August 20th, Thursday

All day long there was a foreboding air around I Battery position. In the preceding days we had been working on the beach unloading supplies, patrolling to the South of our position and digging in our howitzers. I had been assigned to Lt. Colonel Cresswell's 1st Battalion, 1st Marines as a patrol guide for about a week previous. On August 20th we had been on patrol to the Southeast of our Battery position which took us through the jungle to the Tenaru River. We returned to the perimeter by going down the East bank of Alligator Creek to the sand spit and crossed to the coconut grove. We heard of Captain Brush's engagement with a group of Japanese several miles to the East.

In the late afternoon, after I had returned to I Battery, Colonel Cresswell came through our position in a Southeast direction.

At about 1600 Lt. Bradbury called out "Fire Mission". The guns reported ready to fire. He laid my howitzer on an azimuth of about 800 mils. The other gun sections aligned themselves on the axis of my gun. My section (one gun) fired about six sighting in rounds and ceased fire. We were ordered to stand down but to remain alert.

The rest of the afternoon took on an ominous air, foreboding in nature. As it grew darker there was a strange silence. No small talk just quiet. We settled down to sleep.

August 21st, Friday

Unable to sleep, around 0200 we saw a green flare go up in the area we had fired upon in the afternoon. Machine guns were firing in bursts, tracers were ricocheting up in the air accompanied by the clump of mortar explosions.

The battle carried on and we waited. At about 0400 came the order "Fire Mission", "Azimuth 828", "Range 3500", "Battery, ten rounds " The calls came from the four guns that we were ready. Then the order to fire, and forty rounds want soaring at the enemy. In a space of three minutes forty shells went crashing down on the Japanese defenses. Ten minutes later another pattern was launched on the Japs.

At this time Lt. Griffin, the assistant executive officer, called me to the command post. He told me to turn my section over to Corporal Tomilson and that I was requested to report to Colonel Thomas at the battle site. Private Baccary took me in a Jeep across the field of tall saw grass to the battle area. I reported to Colonel Thomas and he ordered me to find Colonel Cresswell and have him report to him. He told me to cross Alligator Creek (Tenaru) on a rubber raft. I told him I could walk about a half mile South and I wouldn't need to cross on the raft. He said no, my R-2 said the lagoon flows quite a way South so you use the raft. I didn't argue, you can tell a Colonel something, but you can't tell them much. I went to the bank of the lagoon where I found Lt. "Punchy" Williams, my Paris Island boxing instructor, running the boats. I told him I was to cross to the East bank. He said "If they say so, but there's nothing over there but Nips".

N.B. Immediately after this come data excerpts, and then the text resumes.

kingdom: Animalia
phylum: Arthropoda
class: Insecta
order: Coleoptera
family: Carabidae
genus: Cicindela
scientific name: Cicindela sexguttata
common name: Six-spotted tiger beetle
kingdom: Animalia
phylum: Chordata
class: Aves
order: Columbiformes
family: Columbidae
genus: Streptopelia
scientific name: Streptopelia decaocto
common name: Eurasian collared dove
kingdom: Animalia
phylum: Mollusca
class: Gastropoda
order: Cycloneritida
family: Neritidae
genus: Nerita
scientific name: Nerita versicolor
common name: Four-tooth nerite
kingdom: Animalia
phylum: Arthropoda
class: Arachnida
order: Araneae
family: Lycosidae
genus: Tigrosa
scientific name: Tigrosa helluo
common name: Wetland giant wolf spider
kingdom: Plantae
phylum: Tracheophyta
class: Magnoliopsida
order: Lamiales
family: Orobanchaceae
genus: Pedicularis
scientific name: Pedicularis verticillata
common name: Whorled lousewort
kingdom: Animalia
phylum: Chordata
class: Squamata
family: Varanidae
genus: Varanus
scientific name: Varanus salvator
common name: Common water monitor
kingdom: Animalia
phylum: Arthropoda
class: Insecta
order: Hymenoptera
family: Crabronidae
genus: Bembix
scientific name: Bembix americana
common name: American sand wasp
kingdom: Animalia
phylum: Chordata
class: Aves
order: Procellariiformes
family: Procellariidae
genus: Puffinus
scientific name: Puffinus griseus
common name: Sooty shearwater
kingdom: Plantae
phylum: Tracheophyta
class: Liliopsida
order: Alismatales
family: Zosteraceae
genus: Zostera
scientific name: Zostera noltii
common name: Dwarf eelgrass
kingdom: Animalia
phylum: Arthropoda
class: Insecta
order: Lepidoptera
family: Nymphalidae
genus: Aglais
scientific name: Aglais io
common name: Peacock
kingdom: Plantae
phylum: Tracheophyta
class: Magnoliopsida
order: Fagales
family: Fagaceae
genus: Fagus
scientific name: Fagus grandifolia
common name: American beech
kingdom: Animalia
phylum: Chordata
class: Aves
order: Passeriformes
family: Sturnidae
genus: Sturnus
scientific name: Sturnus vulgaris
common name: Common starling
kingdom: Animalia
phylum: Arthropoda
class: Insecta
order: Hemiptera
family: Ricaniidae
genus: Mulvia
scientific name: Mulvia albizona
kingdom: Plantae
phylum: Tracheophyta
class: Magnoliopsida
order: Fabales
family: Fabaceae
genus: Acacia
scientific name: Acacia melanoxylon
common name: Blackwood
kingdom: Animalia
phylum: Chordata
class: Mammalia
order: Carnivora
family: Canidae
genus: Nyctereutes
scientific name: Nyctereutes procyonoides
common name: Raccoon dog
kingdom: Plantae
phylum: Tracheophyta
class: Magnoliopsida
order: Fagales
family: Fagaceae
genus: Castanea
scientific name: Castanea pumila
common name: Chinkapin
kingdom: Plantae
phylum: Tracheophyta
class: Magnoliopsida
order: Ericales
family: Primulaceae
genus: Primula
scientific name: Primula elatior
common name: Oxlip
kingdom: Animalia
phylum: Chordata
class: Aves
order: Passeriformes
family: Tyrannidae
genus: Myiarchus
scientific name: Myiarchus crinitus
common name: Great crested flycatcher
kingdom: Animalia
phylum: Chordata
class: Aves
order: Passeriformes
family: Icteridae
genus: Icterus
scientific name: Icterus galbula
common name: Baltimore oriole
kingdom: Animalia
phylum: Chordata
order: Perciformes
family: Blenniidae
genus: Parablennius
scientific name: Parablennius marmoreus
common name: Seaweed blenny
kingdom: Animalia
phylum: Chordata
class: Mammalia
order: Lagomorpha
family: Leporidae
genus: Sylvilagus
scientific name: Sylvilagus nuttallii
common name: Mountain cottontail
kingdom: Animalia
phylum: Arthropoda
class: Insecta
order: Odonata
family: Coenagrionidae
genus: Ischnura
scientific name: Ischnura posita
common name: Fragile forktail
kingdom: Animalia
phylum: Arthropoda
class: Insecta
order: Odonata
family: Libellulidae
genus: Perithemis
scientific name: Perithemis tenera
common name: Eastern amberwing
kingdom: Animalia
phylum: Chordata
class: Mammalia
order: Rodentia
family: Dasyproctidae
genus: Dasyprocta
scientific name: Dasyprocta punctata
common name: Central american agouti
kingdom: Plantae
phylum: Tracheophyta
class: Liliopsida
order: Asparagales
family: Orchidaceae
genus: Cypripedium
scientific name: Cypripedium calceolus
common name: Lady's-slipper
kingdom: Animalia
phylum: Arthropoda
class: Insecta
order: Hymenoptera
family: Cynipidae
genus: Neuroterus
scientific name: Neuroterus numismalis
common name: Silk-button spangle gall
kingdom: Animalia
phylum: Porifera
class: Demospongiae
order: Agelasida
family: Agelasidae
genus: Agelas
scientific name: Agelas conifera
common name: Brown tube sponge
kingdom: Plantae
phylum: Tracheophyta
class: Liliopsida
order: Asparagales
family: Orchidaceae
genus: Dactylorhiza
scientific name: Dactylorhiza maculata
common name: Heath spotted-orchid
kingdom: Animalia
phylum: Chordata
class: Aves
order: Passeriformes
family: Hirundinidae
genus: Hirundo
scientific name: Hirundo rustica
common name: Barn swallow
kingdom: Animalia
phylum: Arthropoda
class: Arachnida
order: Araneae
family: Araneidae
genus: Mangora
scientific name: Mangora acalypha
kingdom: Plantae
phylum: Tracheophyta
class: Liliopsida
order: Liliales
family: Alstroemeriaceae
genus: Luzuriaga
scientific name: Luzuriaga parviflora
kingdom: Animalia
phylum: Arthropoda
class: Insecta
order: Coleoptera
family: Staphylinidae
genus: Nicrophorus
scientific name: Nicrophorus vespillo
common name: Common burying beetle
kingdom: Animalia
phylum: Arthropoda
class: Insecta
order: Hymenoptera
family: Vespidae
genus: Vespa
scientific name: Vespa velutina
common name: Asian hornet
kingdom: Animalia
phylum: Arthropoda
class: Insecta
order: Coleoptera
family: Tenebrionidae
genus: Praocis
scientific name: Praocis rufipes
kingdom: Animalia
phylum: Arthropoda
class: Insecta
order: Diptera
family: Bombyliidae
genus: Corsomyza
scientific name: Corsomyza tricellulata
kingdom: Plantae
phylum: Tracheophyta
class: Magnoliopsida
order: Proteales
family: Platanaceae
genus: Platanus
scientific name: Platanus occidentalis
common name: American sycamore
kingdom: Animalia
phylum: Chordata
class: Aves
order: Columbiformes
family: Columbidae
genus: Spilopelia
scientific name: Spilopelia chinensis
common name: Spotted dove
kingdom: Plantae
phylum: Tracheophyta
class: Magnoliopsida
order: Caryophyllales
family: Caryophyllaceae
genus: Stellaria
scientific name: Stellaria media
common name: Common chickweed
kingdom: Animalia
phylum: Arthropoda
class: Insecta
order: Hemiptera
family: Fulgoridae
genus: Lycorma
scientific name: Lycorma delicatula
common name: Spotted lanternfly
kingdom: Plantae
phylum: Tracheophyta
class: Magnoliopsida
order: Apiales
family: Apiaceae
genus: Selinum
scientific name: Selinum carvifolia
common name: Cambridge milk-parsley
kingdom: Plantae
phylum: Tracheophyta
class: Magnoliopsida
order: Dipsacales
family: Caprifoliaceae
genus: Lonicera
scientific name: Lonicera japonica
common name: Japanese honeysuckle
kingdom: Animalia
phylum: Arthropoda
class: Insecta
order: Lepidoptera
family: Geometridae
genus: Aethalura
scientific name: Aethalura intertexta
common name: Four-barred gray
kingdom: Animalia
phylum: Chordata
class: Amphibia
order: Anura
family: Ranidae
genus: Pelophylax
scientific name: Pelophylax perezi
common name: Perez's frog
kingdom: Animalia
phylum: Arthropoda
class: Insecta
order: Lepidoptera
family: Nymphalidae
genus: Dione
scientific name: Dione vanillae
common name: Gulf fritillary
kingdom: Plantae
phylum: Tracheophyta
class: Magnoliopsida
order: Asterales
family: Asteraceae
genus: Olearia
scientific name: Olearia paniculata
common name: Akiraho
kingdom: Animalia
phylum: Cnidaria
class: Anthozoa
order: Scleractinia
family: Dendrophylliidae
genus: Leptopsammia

So I crossed to the East bank and headed South as fast as my legs could move me. After about thirty minutes in the dark , just as it was lightening up I was challenged . I gave the password and told the Sergeant who challenged me that I had a message for Colonel Cresswell.

Of his watercolor painting "Instructions to a Patrol," Capt Donald L. Dickson said that three men have volunteered to locate a Japanese bivouac. The one in the center is a clean-cut corporal with the bearing of a high-school athlete. The man on the right is "rough and ready." To the one at left, it's just another job; he may do it heroically, but it's just another job.
---------------------------
Captain Donald L. Dickson, USMCR

I told Colonel Cressell of my conversation with Colonel Thomas. He then ordered a group from his unit to go with us to where Colonel Thomas was. After conversing with Colonel Thomas we returned to the 1st Battalion, 1st Marines.

Contrary to what was set forth in "The Battle For Guadacanal" by Samuel Griffin, page 105. Colonel Thomas evidently was not aware of the terrain in the area as there was no stream to cross upriver from the Japanese. Alligator Creek (Tenaru) extended inland only a distance of possibly a mile. He also stated that shortly after noon the 1st Battalion, 1st Marines completed it's concealed deployment along the edge of the jungle which enclosed the coconut grove. There was a huge grassy savannah through which Cresswell advanced and it was nearer to 0900 rather than noon.

The Battalion spread out to the East about a half mile and advanced North to where we could see flashes of shells of some sort exploding in the grove. There was a chatter of 50 caliber machine guns and the shrill reply of the Nambus.

About 1300 the Battalion moved into the coconut grove and the clean-up began. About 1500, I crossed the sand spit and returned to I Battery.

I do not know who the forward observer was at this time. We had two assigned to us Brooks Johnson, Jr. and Gilbert Small, Jr.. "Jungle Jim " Mallon enters the picture somewhere about here.